**DESCRIPTION OF THE TASK**
In the risk-scoring notebook below, what default weight does the weighted average formula assign to baseScore?

# F3. Risk Scoring

## Risk-Scoring Methodology

For each asset category:
* Max Severity = highest CVSS base score
* Avg Severity = mean CVSS base score
* Vuln Count = total CVEs
* Composite Risk Score (normalized 0–1)

## Analysis & Visualization
* Heatmap: asset vs. RiskScore
* Bar Chart: Top 10 assets by score
* Time Series: monthly count of new CVEs per asset
* Pie Chart: distribution of severity levels (Critical/High/Medium/Low)

In [4]:
# interactive_risk_scoring_module.py
"""
Interactive Risk Scoring Module with User Input/Dropdown for Formula & Aggregation
- Supports multiple risk formulas (weighted, multiplicative, worst-case, mean)
- Aggregates by (max, mean, median, sum, count high-risk CVEs)
- Designed for Jupyter notebook (with ipywidgets dropdowns)
"""

import pandas as pd
import numpy as np
import ipywidgets as widgets
from ipywidgets import interact, Dropdown
import matplotlib.pyplot as plt
import seaborn as sns


# --- CONFIG ---
input_file = "../data/vuln_catalogue_v2.csv"  # Change to your path if needed

# --- LOAD DATA ---
def load_vuln_data(file_path):
    df = pd.read_csv(file_path)
    return df

# --- RISK FORMULAS ---
def weighted_average_score(row, weights=None):
    if weights is None:
        weights = {'baseScore': 0.5, 'exploitabilityScore': 0.25, 'impactScore': 0.25}
    vals = [(row.get(col), w) for col, w in weights.items() if pd.notnull(row.get(col))]
    if not vals:
        return np.nan
    score = sum(v * w for v, w in vals)
    total_weight = sum(w for _, w in vals)
    return round(score / total_weight, 2)

def multiplicative_risk_score(row):
    vals = [row.get(col) for col in ['baseScore', 'exploitabilityScore', 'impactScore']]
    if any(pd.isnull(v) for v in vals):
        return np.nan
    vals_norm = [v / 10.0 for v in vals]
    score = np.prod(vals_norm) * 10
    return round(score, 2)

def worst_case_score(row):
    vals = [row.get(col) for col in ['baseScore', 'exploitabilityScore', 'impactScore']]
    vals = [v for v in vals if pd.notnull(v)]
    if not vals:
        return np.nan
    return max(vals)

def simple_mean_score(row):
    vals = [row.get(col) for col in ['baseScore', 'exploitabilityScore', 'impactScore']]
    vals = [v for v in vals if pd.notnull(v)]
    if not vals:
        return np.nan
    return round(np.mean(vals), 2)

**EXERCISE DATA**
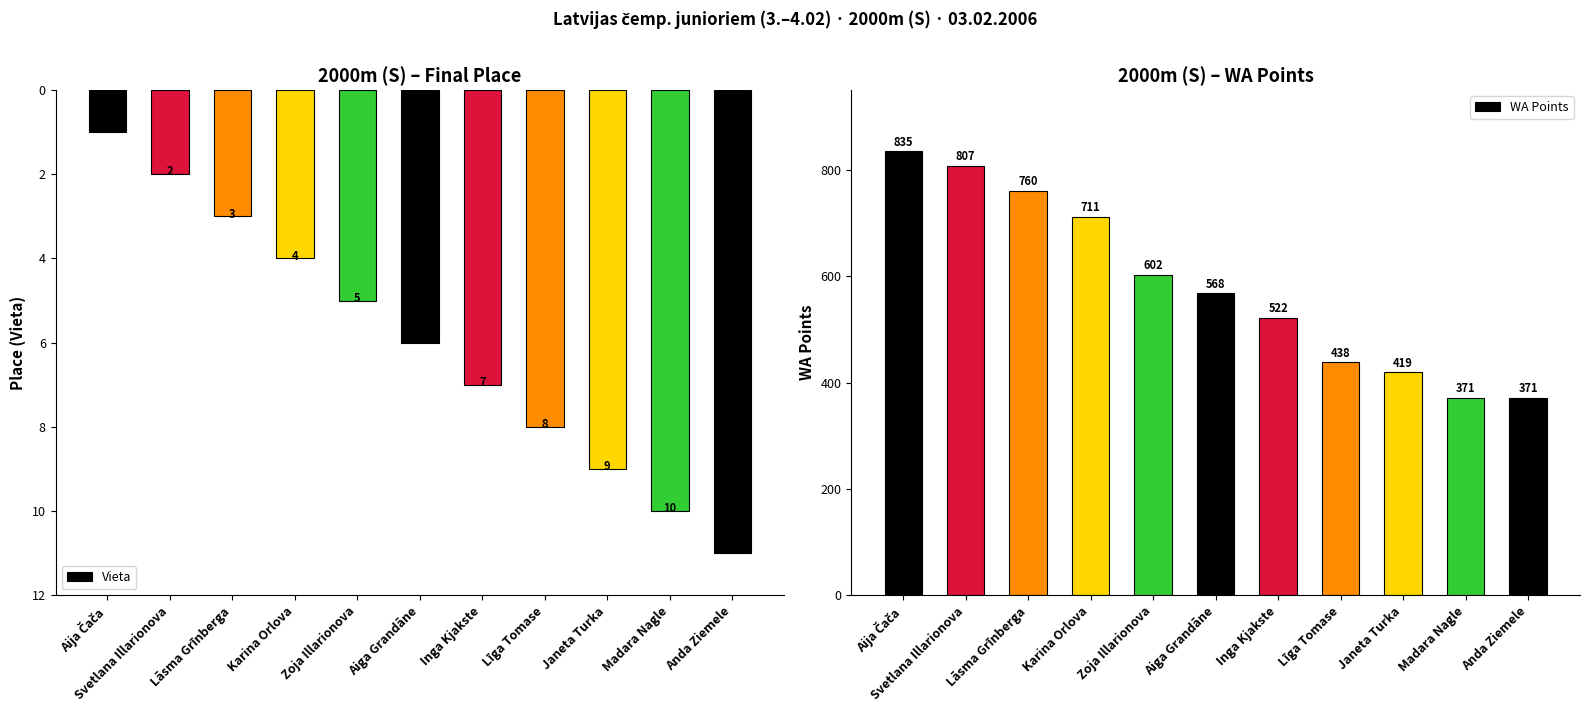

Reading left to right, extract all data points from this chart.

Vieta: 1	2	3	4	5	6	7	8	9	10	11
WA Points: 835	807	760	711	602	568	522	438	419	371	371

**COMPLETED TASK**
0.5